Unfortunately, that doesn’t always mean a fund is earning that level of payout. In CEFs, there are a number of funds that overpay and end up slowly cutting their distribution over time. NRO is one of those funds that has had to cut its distribution for that reason. RQI and RNP cut their distributions in the Global Financial Crisis as well but have raised them a few times since and held them otherwise steady for a number of years now.
Given NRO’s NAV rate of ~11.5%, plus the fund’s 1.4% operating expense ratio, the fund has to earn around 13% to cover its payout. I had noted previously that it seemed too high, and today, it still remains too high, in my opinion. That doesn’t mean that they will cut, but again, a fund can really pay whatever it would like, but it doesn’t mean that’s what your total returns will be in the end. At this pace, I would continue to expect NAV erosion over a period of time.

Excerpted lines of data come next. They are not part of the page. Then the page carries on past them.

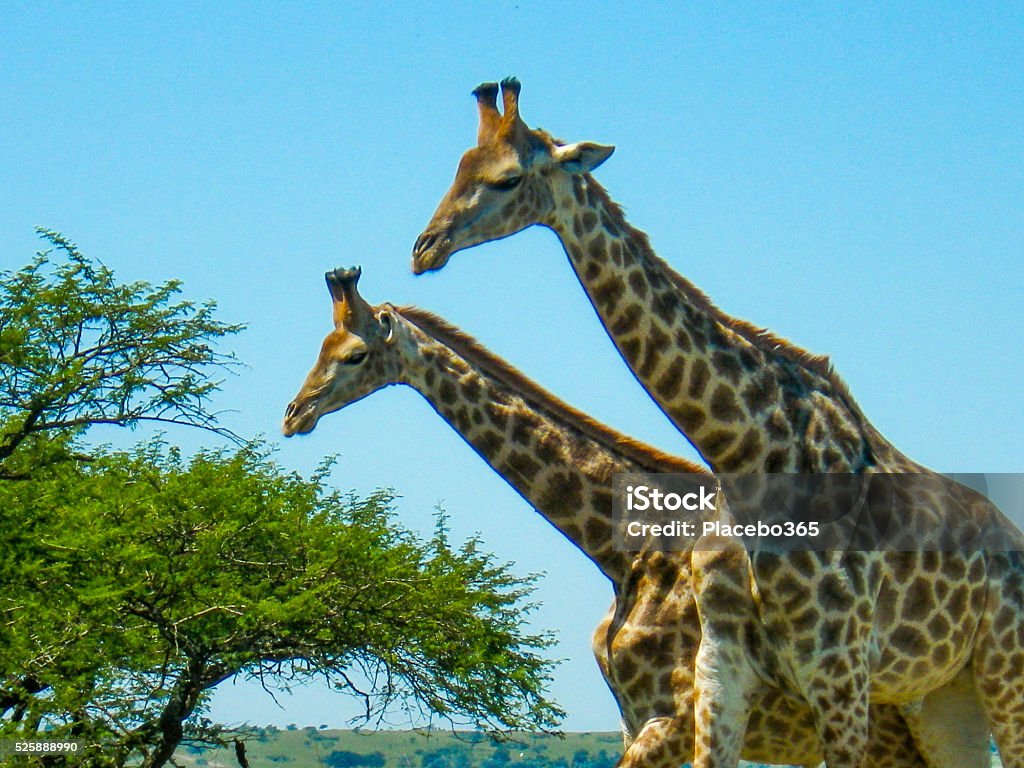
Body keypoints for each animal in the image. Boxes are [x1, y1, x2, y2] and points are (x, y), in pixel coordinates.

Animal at [280, 268, 937, 768]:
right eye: (318, 349)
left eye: (355, 354)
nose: (293, 414)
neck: (625, 551)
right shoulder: (635, 716)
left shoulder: (676, 716)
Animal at [409, 78, 1024, 768]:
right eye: (459, 168)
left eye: (508, 179)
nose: (424, 248)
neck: (751, 455)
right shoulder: (715, 676)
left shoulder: (831, 670)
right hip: (943, 700)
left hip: (1001, 671)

Being more optimistic, this fund could benefit from lower rates in the next year or two. In that scenario, as long as the economy is faltering too sharply, the underlying REIT/preferreds could see some significant appreciation. That would definitely help out this fund in a way that supports its currently elevated distribution.
It would also mean that the fund’s borrowings would get a bit cheaper, which would free up more net investment income. The last report showed that NII moved a bit higher as well, to around 29% coverage, up from the ~24% coverage.

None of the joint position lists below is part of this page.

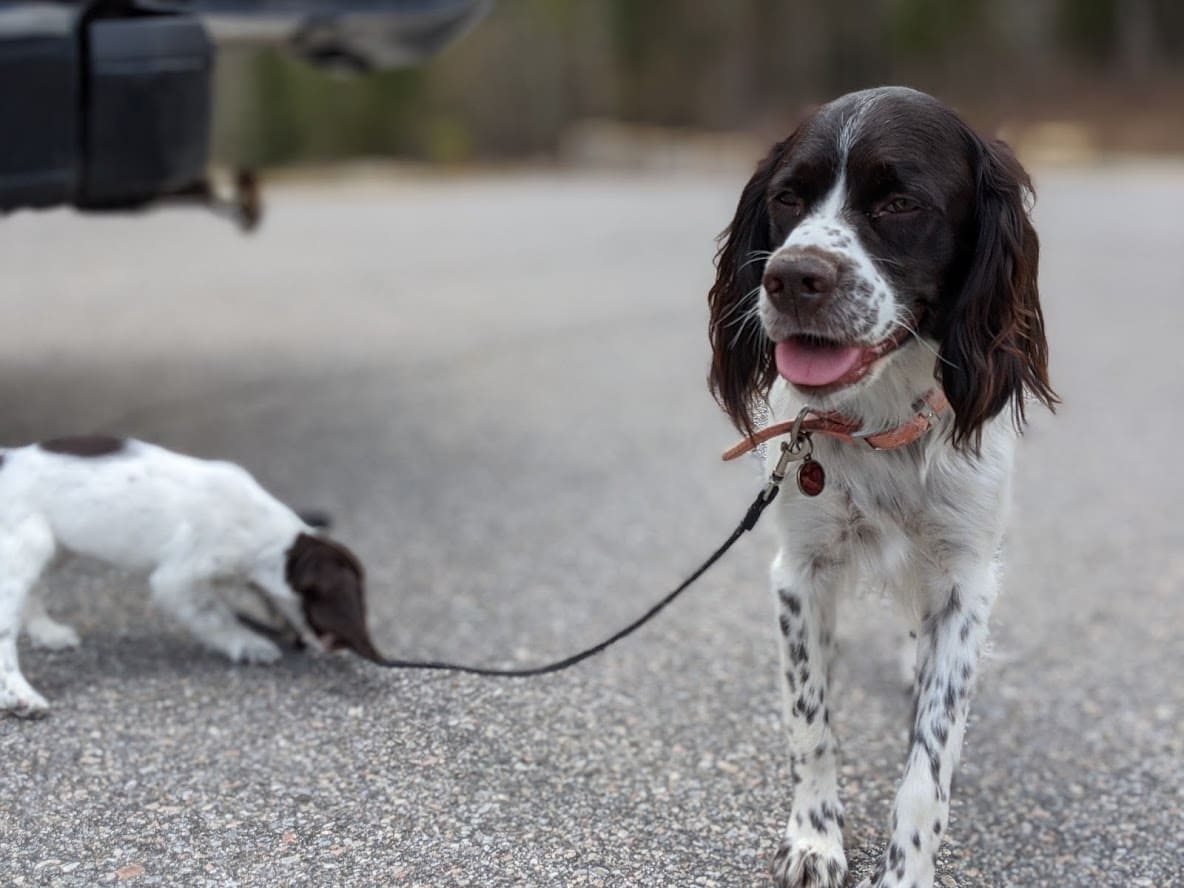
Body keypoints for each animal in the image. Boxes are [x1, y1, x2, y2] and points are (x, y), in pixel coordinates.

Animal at [0, 435, 376, 719]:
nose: (334, 644)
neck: (268, 535)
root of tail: (6, 458)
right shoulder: (178, 578)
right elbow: (215, 615)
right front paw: (249, 643)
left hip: (56, 546)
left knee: (34, 589)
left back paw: (47, 632)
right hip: (26, 545)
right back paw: (20, 696)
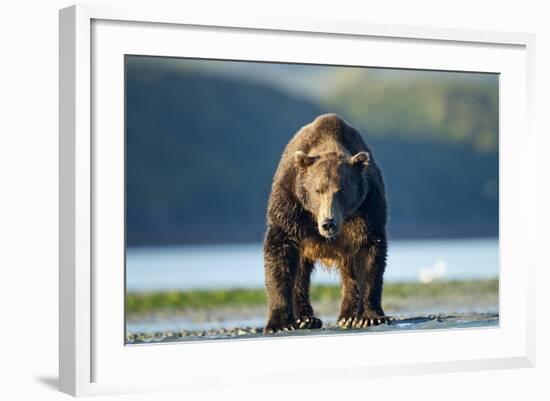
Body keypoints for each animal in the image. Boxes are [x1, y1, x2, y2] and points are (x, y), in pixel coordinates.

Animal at [264, 114, 388, 332]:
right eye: (318, 190)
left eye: (341, 191)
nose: (328, 223)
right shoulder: (291, 204)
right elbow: (280, 253)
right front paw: (280, 323)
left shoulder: (367, 207)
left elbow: (370, 255)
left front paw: (369, 317)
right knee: (301, 273)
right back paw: (306, 318)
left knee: (349, 273)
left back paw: (348, 316)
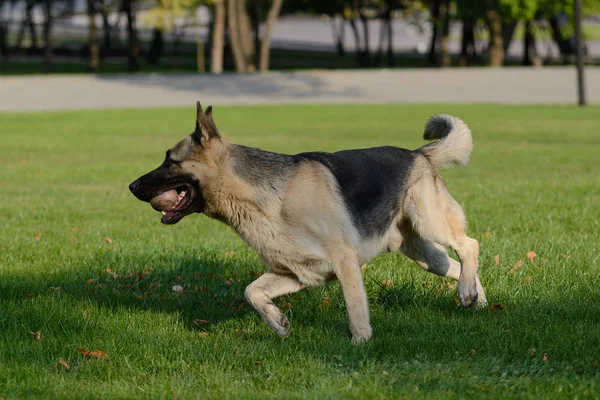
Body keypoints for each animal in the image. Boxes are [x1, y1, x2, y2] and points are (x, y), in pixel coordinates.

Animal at [130, 101, 488, 342]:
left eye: (169, 160)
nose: (132, 186)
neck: (265, 199)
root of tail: (419, 154)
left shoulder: (345, 263)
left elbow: (356, 309)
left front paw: (361, 345)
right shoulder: (296, 273)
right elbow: (251, 291)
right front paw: (277, 322)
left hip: (432, 224)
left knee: (469, 245)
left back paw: (467, 292)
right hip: (425, 254)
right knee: (457, 265)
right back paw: (475, 299)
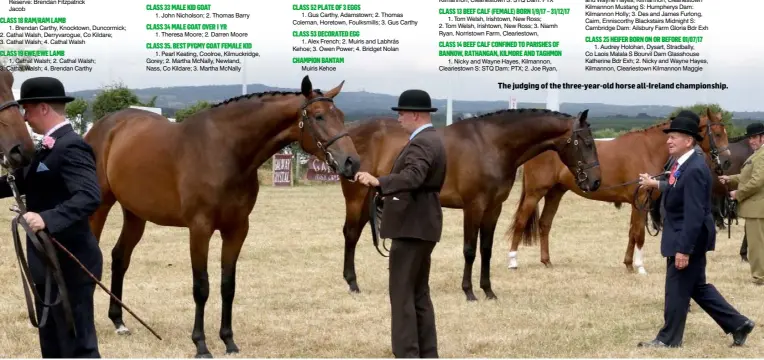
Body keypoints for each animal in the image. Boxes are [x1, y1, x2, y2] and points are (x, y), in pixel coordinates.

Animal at [82, 75, 362, 358]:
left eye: (341, 115)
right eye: (318, 116)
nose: (352, 162)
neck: (225, 151)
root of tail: (101, 127)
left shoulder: (237, 229)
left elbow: (228, 286)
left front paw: (228, 341)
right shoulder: (200, 229)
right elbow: (201, 287)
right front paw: (201, 344)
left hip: (135, 214)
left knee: (120, 257)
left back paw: (119, 322)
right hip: (99, 208)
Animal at [340, 109, 604, 300]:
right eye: (586, 143)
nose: (595, 181)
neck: (491, 145)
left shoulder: (493, 209)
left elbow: (486, 250)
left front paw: (488, 290)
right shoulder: (473, 207)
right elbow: (469, 250)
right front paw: (468, 291)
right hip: (356, 198)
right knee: (350, 234)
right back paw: (352, 283)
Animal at [508, 108, 728, 274]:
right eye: (717, 134)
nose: (726, 161)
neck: (649, 150)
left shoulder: (638, 203)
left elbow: (632, 232)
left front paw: (629, 264)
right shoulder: (641, 200)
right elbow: (639, 233)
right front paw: (640, 267)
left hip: (555, 192)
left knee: (545, 224)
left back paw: (547, 261)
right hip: (535, 193)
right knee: (520, 222)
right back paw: (513, 262)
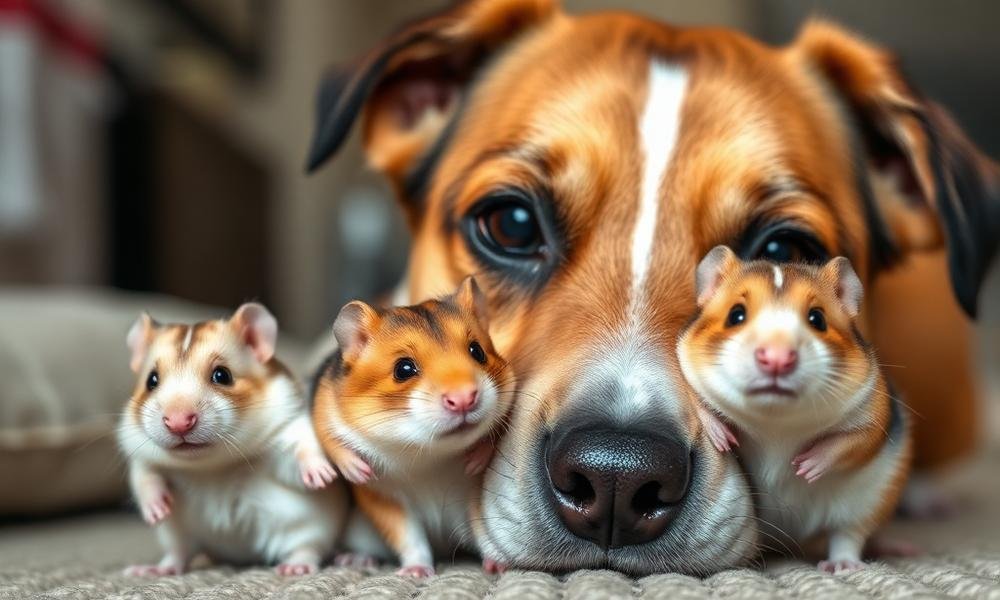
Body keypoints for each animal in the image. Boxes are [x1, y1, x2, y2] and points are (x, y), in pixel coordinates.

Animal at [117, 303, 347, 576]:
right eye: (151, 380)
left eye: (222, 375)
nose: (178, 422)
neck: (211, 465)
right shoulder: (139, 452)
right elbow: (145, 475)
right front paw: (158, 510)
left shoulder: (287, 429)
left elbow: (302, 451)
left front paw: (322, 476)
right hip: (177, 534)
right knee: (179, 553)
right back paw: (154, 570)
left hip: (309, 528)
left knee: (308, 548)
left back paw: (295, 567)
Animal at [311, 276, 513, 577]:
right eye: (403, 369)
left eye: (477, 351)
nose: (464, 398)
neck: (429, 457)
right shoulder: (383, 496)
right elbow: (409, 536)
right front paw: (417, 572)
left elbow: (484, 528)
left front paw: (499, 566)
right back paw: (355, 560)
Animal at [677, 246, 911, 574]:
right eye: (736, 315)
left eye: (818, 319)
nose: (777, 358)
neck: (776, 423)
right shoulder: (684, 369)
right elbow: (698, 403)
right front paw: (723, 438)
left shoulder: (874, 407)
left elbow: (857, 440)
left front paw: (806, 465)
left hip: (866, 502)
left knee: (847, 535)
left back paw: (846, 563)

For tax purposes, the fund has seen return of capital as a significant classification in the last two years. However, for 2023, it wouldn’t have been considered destructive ROC as the NAV actually grew that year thanks to some solid performance rebounding from 2022. Still, I suspect we will see destructive ROC going forward in most years unless they cut the distribution or start to perform much better.
NRO’s Portfolio
NRO’s turnover in the last year came in at 7%, so for the most part they had a quiet year in terms of actively managing the portfolio. That could have changed with more recent data, but they only list it as of the 12 months ended October 31, 2023.

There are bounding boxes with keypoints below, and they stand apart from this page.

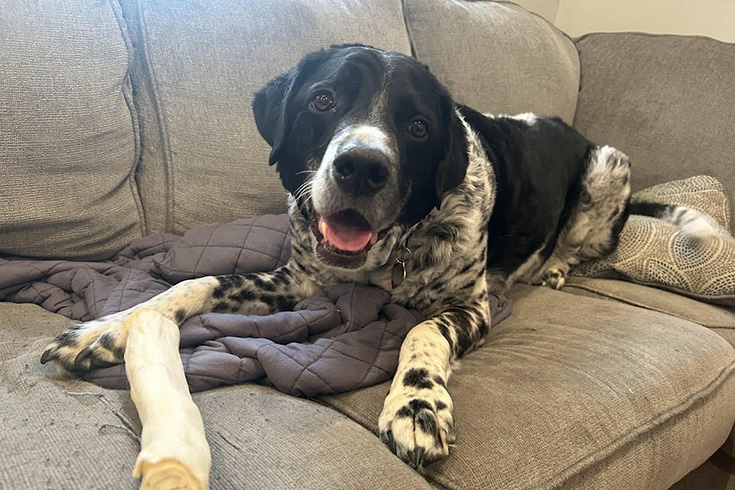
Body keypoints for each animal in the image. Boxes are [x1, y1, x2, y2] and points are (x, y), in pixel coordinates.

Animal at [40, 45, 708, 468]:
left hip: (607, 166)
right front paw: (108, 330)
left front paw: (417, 403)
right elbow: (194, 285)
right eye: (322, 100)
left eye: (417, 126)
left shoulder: (471, 306)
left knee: (584, 244)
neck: (389, 255)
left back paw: (560, 267)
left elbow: (421, 331)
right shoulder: (298, 280)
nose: (361, 167)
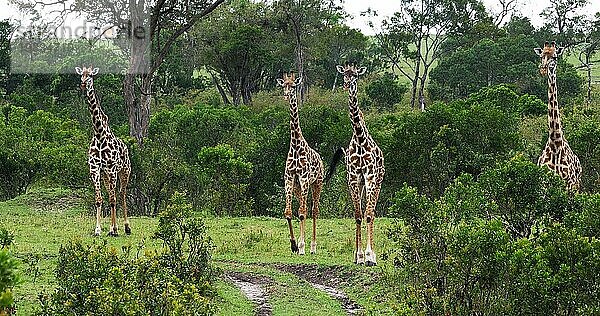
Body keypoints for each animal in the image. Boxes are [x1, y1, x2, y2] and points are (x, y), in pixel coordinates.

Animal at [76, 66, 131, 235]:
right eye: (81, 75)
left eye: (90, 76)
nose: (83, 85)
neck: (99, 135)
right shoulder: (95, 168)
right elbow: (99, 199)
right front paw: (98, 229)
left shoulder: (112, 169)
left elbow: (113, 200)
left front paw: (114, 230)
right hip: (106, 175)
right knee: (112, 194)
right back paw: (115, 227)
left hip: (124, 171)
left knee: (121, 194)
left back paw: (126, 227)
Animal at [276, 73, 324, 256]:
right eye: (284, 85)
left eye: (293, 86)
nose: (286, 95)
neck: (296, 146)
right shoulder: (289, 179)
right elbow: (289, 212)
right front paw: (294, 245)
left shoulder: (304, 179)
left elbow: (303, 213)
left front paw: (302, 246)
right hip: (298, 188)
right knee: (302, 209)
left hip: (317, 183)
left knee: (314, 210)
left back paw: (313, 246)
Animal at [328, 63, 384, 266]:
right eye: (344, 75)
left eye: (355, 76)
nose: (346, 85)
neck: (360, 139)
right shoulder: (353, 178)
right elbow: (358, 215)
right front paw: (358, 255)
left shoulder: (369, 176)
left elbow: (368, 214)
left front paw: (369, 256)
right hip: (361, 184)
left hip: (377, 181)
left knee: (372, 212)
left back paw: (373, 255)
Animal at [536, 41, 580, 190]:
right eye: (542, 56)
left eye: (554, 57)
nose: (543, 69)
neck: (555, 144)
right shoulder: (543, 187)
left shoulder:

As we noted above, the fund invests primarily in common stocks or equity REITs with a still sizeable sleeve of preferreds. These weightings are consistent with what we saw in our prior update.
Preferreds are one of the areas where the fund can earn some yield, which ultimately helps deliver higher NII for investors. However, they also list that the average yield of the underlying equity REITs is actually quite competitive.
In looking at the top ten holdings, we have a few familiar names that we see regularly in the CNS portfolio. That includes American Tower Corp (AMT) and Prologis (PLD), which tend to be staples of those funds. Simon Property Group (SPG) and Crown Castle (CCI) are also regulars in those peer REIT funds. From there, it gets a bit more mixed, where some of the largest holdings for NRO are preferred positions.
NRO listed 81 holdings in total. CNS, on the other hand, tends to be much more diversified when it comes to preferred holdings. None of them generally show up as top holdings, and RLTY, for example, lists 181 total holdings. RQI lists 189 total holdings for some further perspective.
Further, it is worth noting that NRO invests almost purely in real estate/REITs. The preferred sleeve is invested in mostly real estate-related investments. For the CNS funds, that is not primarily the case. Instead, the preferred sleeves for those are overwhelmingly allocated to financial industries such as banking and insurance. That’s one of the reasons why I’ve noted that NRO could be considered more of a “diversifier” fund that could be held in complement with a CNS fund. At the end of the day, though, I’m more valuation-driven when making a decision about where to allocate capital today. That’s why I would still favor a fund like RLTY.
Conclusion
NRO has seen its discount narrow materially since our last update. That has helped the fund’s total returns in the last year but now makes it less likely to outperform going forward. Taking advantage of the narrowed valuation, an attractive alternative to consider for a rotation swap could be RLTY or RQI at this time.